Public Lectures

"Mathematical Aspects of Weather and Climate Systems"

Date and time
22nd (Tue) 15:00 - 17:30 in October 2013
(Maskawa Hall will be open at 14:30)

Place
Maskawa Hall in North Comprehensive Education and Research Building,
in the North Campus of Kyoto University, Kyoto, Japan

(Webcasting will be available)

Lecturers

Professor Michael Ghil
(Ecole Normale Supérieure, Paris, France, and University of California, Los Angeles, USA)

"Weather and climate: Deterministic or stochastic?"


Professor Tim Palmer
(University of Oxford, UK)

"Predicting climate in a chaotic world.
  How certain can we be?"

(Simultaneous translation into Japanese will be available)

Abstracts
"Weather and climate: Deterministic or stochastic?"
    Professor Michael Ghil   (ENS, France, and UCLA, USA)
The atmosphere, ocean, and other components of the climate system behave in a fairly irregular way. A major surprise of the late 20th century was the realization that such behavior could be produced by natural systems with a small number of degrees of freedom, governed by fully deterministic, but nonlinear laws. Still, the climate system has a large number of degrees of freedom, and ample room for random factors to intervene. Can we reconcile a low-order, deterministically nonlinear description of weather or climate with a high-order, possibly linear but random one? This talk will present some steps on the road to such a "grand unification," and implications for predictability will be discussed.

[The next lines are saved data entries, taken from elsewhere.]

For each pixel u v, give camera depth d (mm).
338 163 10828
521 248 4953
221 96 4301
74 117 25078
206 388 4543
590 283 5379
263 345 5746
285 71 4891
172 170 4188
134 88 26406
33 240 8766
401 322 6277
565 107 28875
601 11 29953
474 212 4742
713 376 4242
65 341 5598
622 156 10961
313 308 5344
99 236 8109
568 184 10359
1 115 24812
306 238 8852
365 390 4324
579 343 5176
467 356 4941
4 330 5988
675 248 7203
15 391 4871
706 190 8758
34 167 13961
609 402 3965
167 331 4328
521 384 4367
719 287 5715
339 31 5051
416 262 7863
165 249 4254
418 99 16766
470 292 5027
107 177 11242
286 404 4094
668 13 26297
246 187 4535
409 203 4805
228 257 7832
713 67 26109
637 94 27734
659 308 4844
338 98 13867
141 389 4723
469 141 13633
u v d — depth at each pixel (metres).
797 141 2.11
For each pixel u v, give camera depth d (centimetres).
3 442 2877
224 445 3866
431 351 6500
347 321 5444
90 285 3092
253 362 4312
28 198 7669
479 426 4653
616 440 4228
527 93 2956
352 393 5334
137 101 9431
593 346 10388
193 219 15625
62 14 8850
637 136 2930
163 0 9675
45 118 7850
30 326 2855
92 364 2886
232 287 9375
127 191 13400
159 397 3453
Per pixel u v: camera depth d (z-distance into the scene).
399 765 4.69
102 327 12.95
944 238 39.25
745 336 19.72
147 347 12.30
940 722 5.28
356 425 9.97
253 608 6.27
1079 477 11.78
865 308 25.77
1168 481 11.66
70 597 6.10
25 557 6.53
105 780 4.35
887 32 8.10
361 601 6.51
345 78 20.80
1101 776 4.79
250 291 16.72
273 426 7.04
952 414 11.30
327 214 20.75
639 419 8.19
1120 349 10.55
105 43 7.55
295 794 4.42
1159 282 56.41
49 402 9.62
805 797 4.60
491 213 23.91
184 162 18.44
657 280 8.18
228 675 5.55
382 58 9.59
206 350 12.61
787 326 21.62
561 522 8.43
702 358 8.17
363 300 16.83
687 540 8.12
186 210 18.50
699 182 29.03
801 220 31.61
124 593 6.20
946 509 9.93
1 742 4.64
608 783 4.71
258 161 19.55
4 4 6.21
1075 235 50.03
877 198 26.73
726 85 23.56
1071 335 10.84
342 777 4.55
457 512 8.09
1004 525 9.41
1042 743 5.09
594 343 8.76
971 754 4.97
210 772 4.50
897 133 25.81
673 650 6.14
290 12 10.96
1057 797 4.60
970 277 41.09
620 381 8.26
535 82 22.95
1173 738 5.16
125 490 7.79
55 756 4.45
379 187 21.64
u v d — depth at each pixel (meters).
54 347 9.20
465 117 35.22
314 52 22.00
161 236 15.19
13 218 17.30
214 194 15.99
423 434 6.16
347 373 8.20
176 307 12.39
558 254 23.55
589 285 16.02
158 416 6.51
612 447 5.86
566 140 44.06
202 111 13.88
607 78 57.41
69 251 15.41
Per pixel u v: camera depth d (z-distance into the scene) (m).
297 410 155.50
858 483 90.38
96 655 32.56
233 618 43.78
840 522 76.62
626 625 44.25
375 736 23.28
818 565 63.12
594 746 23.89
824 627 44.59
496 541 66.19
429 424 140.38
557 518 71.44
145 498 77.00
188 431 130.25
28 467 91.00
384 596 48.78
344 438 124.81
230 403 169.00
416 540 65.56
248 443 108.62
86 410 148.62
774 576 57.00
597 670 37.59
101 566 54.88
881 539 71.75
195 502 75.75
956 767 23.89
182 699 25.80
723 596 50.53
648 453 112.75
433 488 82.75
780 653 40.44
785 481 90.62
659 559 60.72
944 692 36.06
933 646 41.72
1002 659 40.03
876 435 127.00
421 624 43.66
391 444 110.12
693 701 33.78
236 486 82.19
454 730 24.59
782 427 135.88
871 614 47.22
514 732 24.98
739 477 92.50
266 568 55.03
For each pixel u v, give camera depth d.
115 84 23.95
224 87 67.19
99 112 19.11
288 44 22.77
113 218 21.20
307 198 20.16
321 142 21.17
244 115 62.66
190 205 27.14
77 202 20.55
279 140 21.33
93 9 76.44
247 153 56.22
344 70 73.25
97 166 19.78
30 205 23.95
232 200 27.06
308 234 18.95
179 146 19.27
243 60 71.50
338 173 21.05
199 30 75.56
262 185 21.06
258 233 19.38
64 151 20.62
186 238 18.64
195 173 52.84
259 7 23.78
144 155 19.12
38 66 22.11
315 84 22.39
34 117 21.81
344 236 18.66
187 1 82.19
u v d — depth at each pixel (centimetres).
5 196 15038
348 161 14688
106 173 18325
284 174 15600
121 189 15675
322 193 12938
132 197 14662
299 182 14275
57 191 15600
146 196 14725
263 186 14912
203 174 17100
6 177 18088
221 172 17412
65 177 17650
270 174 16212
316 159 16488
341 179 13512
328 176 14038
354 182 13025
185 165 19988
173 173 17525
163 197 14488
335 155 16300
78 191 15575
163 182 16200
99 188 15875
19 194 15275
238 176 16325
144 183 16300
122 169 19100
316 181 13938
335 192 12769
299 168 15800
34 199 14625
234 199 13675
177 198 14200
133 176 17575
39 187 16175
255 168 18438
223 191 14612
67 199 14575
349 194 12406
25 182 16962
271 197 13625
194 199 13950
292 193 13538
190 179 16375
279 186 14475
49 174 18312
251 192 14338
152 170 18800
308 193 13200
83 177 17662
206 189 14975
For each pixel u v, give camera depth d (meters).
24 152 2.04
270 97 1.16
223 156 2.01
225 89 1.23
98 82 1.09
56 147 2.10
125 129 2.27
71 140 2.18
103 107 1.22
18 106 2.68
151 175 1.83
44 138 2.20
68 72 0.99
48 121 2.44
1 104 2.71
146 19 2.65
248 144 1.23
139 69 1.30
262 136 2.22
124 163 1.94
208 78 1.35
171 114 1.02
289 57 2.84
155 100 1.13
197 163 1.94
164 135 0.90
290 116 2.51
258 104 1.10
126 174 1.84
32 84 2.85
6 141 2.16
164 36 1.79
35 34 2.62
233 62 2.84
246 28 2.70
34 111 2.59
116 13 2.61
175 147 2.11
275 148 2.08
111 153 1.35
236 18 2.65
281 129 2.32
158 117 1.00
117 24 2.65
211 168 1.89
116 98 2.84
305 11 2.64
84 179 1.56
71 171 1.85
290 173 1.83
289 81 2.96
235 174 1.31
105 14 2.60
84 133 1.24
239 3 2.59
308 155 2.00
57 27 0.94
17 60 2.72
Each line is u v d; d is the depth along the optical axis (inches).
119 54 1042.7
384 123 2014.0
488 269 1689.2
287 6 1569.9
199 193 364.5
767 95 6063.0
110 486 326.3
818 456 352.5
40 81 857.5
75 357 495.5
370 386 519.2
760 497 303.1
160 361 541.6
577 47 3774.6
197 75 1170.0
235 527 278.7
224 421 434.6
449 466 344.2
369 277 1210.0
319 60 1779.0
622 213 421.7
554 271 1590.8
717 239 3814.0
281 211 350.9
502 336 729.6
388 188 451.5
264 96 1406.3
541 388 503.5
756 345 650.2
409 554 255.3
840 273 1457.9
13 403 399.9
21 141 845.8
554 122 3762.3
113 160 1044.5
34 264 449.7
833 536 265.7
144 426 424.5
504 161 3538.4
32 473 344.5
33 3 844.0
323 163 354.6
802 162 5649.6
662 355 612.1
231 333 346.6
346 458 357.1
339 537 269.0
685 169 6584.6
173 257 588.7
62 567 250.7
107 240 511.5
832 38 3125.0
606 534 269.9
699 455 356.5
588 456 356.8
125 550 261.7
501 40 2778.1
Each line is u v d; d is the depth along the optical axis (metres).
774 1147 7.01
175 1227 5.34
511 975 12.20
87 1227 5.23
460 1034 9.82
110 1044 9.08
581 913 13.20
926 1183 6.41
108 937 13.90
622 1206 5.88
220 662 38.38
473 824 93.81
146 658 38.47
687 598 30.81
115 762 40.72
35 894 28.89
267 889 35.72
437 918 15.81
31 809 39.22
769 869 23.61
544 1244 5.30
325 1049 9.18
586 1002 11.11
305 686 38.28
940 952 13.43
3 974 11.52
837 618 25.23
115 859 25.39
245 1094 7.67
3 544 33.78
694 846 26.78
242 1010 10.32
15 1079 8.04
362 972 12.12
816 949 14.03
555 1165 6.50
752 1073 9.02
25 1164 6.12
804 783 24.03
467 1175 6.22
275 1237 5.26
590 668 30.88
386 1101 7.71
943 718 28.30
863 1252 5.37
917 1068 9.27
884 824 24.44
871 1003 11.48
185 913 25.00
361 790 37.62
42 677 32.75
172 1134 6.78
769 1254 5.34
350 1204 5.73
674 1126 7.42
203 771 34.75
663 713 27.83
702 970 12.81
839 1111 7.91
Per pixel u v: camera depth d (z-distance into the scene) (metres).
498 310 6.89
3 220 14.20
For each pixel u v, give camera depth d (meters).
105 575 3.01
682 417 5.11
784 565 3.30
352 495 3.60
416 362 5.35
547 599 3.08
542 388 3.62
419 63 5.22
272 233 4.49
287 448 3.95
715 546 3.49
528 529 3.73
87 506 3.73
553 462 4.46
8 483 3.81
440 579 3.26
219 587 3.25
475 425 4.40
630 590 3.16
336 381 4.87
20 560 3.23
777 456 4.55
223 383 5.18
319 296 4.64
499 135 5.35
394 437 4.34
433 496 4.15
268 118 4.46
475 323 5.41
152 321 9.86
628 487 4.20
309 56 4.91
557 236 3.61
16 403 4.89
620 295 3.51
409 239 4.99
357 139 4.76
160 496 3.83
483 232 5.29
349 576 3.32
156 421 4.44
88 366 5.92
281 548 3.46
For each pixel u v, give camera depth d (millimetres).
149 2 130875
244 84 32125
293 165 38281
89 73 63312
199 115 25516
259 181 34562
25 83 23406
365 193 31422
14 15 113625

"Predicting climate in a chaotic world. How certain can we be?"
    Professor Tim Palmer   (Univ. of Oxford, UK)
Why are predictions of tomorrow's weather sometimes wrong? And if short-range weather predictions can go wrong, how can we have confidence in predictions of climate decades into the future? In this lecture I will outline the similarities and differences between weather and climate prediction, I will discuss the origin of uncertainties in weather and climate prediction, and I will describe the development of probabilistic prediction tools which try to estimate the impact of these uncertainties. I will conclude by asking whether manmade climate change is something we should believe in.